To summarise, they developed a new scale to measure students’ perceived value of software to learning statistics - Value of Software to Statistical Learning (VSSL). The authors wanted to develop this scale in a way that could be adapted to different software, from SPSS in their article (which some of you may have used in the past), to perhaps R in future. Alongside data from their new scale, they collected data from other scales measuring a similar kind of construct (e.g., Students’ Attitudes toward Statistics and Technology) and related constructs (e.g., Quantitative Attitudes).

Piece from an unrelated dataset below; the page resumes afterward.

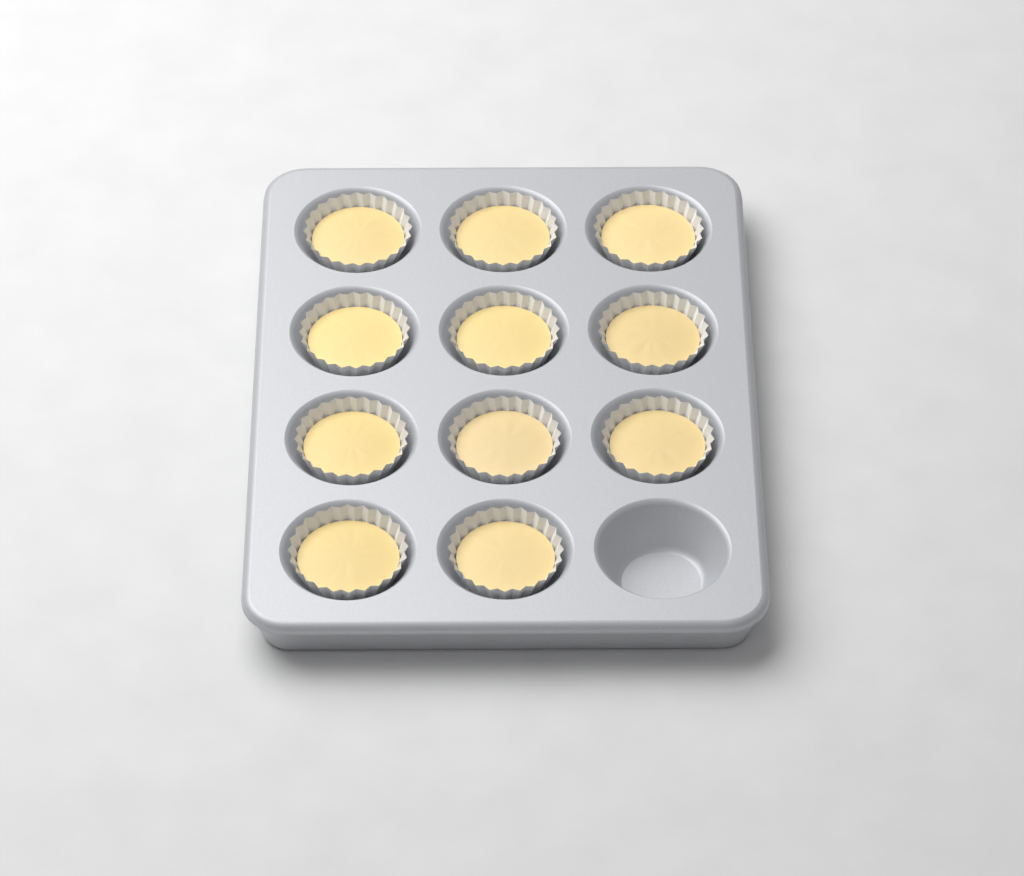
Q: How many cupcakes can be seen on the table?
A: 11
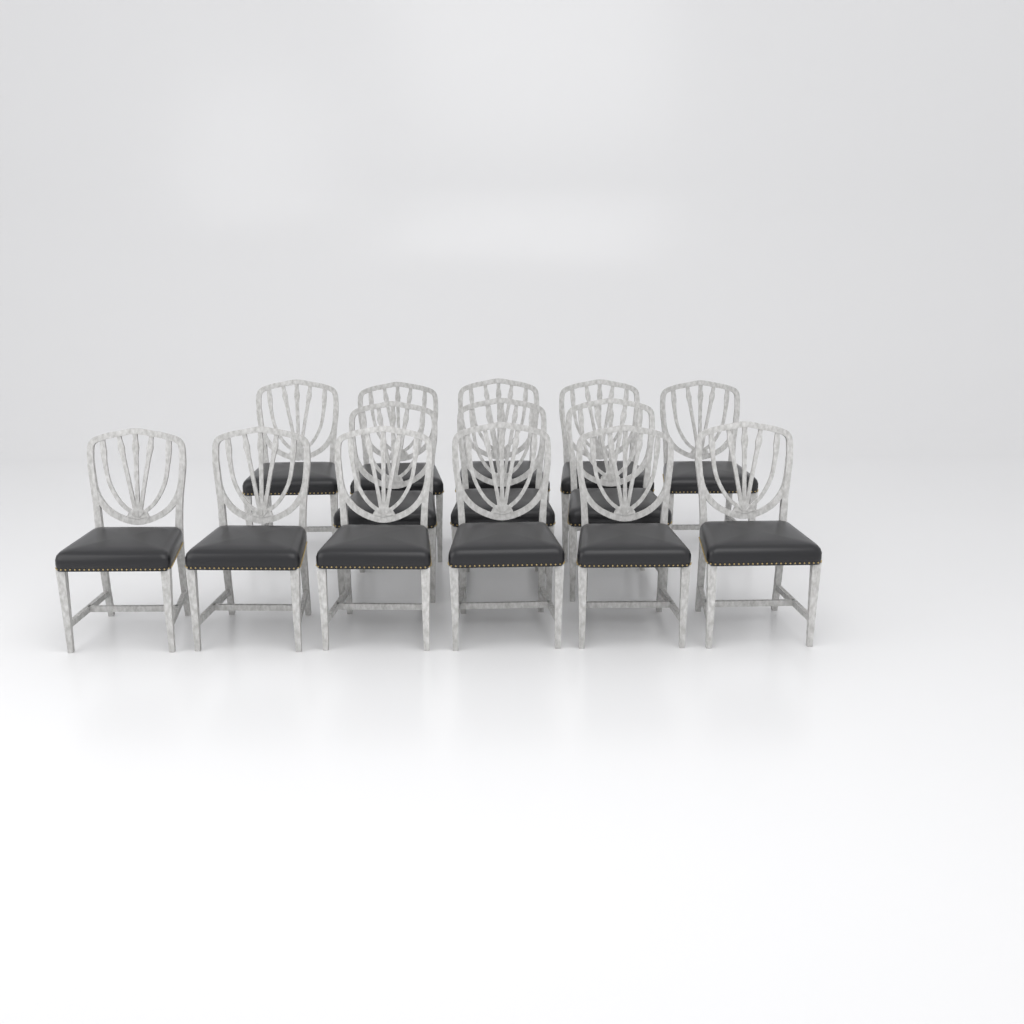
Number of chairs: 14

The data from Alter et al. is split into two data files. In Alter_2024_demographics.csv
, we have the participant ID (StudentIDE
) and several demographic variables. The columns (variables) we have in the data set are:
Variable | Description |
---|---|
StudentIDE | Participant number |
GenderE | Gender: 1 = Female, 2 = Male, 3 = Non-Binary |
RaceEthE | Race: 1 = Black/African American, 2 = Hispanic/Other Latinx, 3 = White, 4 = Multiracial, 5 = Asian/Pacific Islander, 6 = Native American/Alaska Native, 7 = South/Central American |
GradeE | Expected grade: 1 = A, 2 = B, 3 = C, 4 = D, 5 = F |
StuStaE | Student status: 1 = Freshman, 2 = Sophomore, 3 = Junior, 4 = Senior or Higher |
GPAE | Expected Grade Point Average (GPA) |
MajorE | Degree major |
AgeE | Age in years |
In Alter_2024_scales.csv
, we then have the participant ID (StudentIDE
) and all the individual scale items. The columns (variables) we have in the data set are:
Variable | Description |
---|---|
StudentIDE | Participant number |
MA1E to MA8E | Enjoyment of Mathematics and statistics, not analysed in this study. |
QANX1E to QANX4E | Quantitative anxiety: four items scored on a 5-point Likert scale ranging from 1 (Not at all Anxious) to 5 (Extremely Anxious) |
QINFL1E to QINFL7E | Quantitative attitudes: seven items scored on a 5-point Likert scale ranging from 1 (Strongly Disagree) to 5 (Strongly Agree) |
QSF1E to QSF4E | Study motivation, not analysed in this study. |
QHIND1E to QHIND5E | Quantitative hindrances: five items scored on a 5-point Likert scale ranging from 1 (Strongly Disagree) to 5 (Strongly Agree) |
QSC1E to QSC4E | Mathematical self-efficacy, not analysed in this study. |
QSE1E to QSE6E | Mathematical ability, not analysed in this study. |
SPSS1E to SPSS10E | VSSL scale on SPSS: 10 items scored on a 5-point Likert scale ranging from 1 (Never True) to 5 (Always True) |
We will use this data to demonstrate a range of key functions for wrangling data into different formats ready for analysis.